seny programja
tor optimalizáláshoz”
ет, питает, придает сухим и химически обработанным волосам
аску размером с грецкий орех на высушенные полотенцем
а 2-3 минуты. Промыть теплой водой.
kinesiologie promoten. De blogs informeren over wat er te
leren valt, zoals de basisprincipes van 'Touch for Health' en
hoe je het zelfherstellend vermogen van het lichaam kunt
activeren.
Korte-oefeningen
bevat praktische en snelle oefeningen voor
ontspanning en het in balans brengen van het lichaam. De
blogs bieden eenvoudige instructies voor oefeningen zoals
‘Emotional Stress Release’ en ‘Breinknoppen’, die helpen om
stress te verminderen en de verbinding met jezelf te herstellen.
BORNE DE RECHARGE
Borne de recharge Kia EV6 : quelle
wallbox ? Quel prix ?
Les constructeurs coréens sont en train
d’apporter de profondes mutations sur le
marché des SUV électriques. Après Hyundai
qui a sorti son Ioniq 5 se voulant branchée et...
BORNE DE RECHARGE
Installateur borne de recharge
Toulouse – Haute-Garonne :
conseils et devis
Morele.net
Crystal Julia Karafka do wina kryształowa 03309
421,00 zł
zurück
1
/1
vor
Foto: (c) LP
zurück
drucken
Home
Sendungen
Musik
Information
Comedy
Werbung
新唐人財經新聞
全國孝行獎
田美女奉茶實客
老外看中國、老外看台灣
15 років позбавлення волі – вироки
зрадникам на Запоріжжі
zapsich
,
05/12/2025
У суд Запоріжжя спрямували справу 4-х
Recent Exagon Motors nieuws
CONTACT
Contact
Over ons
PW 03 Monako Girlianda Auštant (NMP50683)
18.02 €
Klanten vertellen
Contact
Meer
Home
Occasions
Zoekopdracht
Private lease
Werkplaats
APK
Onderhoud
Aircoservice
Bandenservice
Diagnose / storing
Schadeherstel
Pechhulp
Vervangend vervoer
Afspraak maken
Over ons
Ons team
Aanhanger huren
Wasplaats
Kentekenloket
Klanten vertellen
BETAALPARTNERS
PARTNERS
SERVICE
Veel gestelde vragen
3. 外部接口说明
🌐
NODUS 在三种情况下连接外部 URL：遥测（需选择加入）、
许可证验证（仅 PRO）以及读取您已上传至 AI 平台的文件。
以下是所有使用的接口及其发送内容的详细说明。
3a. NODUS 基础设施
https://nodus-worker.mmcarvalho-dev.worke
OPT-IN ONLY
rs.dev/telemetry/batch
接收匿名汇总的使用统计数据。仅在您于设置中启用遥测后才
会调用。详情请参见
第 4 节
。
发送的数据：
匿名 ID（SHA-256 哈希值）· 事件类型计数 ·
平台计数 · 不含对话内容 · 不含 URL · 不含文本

┄┄┄┄┄┄┄┄┄┄┄┄┄┄┄┄┄┄┄┄

Task directions:
Output the records in full, keeping them exactly as they are.

Output for this task:
seny programja
tor optimalizáláshoz”
ет, питает, придает сухим и химически обработанным волосам
аску размером с грецкий орех на высушенные полотенцем
а 2-3 минуты. Промыть теплой водой.
kinesiologie promoten. De blogs informeren over wat er te
leren valt, zoals de basisprincipes van 'Touch for Health' en
hoe je het zelfherstellend vermogen van het lichaam kunt
activeren.
Korte-oefeningen
bevat praktische en snelle oefeningen voor
ontspanning en het in balans brengen van het lichaam. De
blogs bieden eenvoudige instructies voor oefeningen zoals
‘Emotional Stress Release’ en ‘Breinknoppen’, die helpen om
stress te verminderen en de verbinding met jezelf te herstellen.
BORNE DE RECHARGE
Borne de recharge Kia EV6 : quelle
wallbox ? Quel prix ?
Les constructeurs coréens sont en train
d’apporter de profondes mutations sur le
marché des SUV électriques. Après Hyundai
qui a sorti son Ioniq 5 se voulant branchée et...
BORNE DE RECHARGE
Installateur borne de recharge
Toulouse – Haute-Garonne :
conseils et devis
Morele.net
Crystal Julia Karafka do wina kryształowa 03309
421,00 zł
zurück
1
/1
vor
Foto: (c) LP
zurück
drucken
Home
Sendungen
Musik
Information
Comedy
Werbung
新唐人財經新聞
全國孝行獎
田美女奉茶實客
老外看中國、老外看台灣
15 років позбавлення волі – вироки
зрадникам на Запоріжжі
zapsich
,
05/12/2025
У суд Запоріжжя спрямували справу 4-х
Recent Exagon Motors nieuws
CONTACT
Contact
Over ons
PW 03 Monako Girlianda Auštant (NMP50683)
18.02 €
Klanten vertellen
Contact
Meer
Home
Occasions
Zoekopdracht
Private lease
Werkplaats
APK
Onderhoud
Aircoservice
Bandenservice
Diagnose / storing
Schadeherstel
Pechhulp
Vervangend vervoer
Afspraak maken
Over ons
Ons team
Aanhanger huren
Wasplaats
Kentekenloket
Klanten vertellen
BETAALPARTNERS
PARTNERS
SERVICE
Veel gestelde vragen
3. 外部接口说明
🌐
NODUS 在三种情况下连接外部 URL：遥测（需选择加入）、
许可证验证（仅 PRO）以及读取您已上传至 AI 平台的文件。
以下是所有使用的接口及其发送内容的详细说明。
3a. NODUS 基础设施
https://nodus-worker.mmcarvalho-dev.worke
OPT-IN ONLY
rs.dev/telemetry/batch
接收匿名汇总的使用统计数据。仅在您于设置中启用遥测后才
会调用。详情请参见
第 4 节
。
发送的数据：
匿名 ID（SHA-256 哈希值）· 事件类型计数 ·
平台计数 · 不含对话内容 · 不含 URL · 不含文本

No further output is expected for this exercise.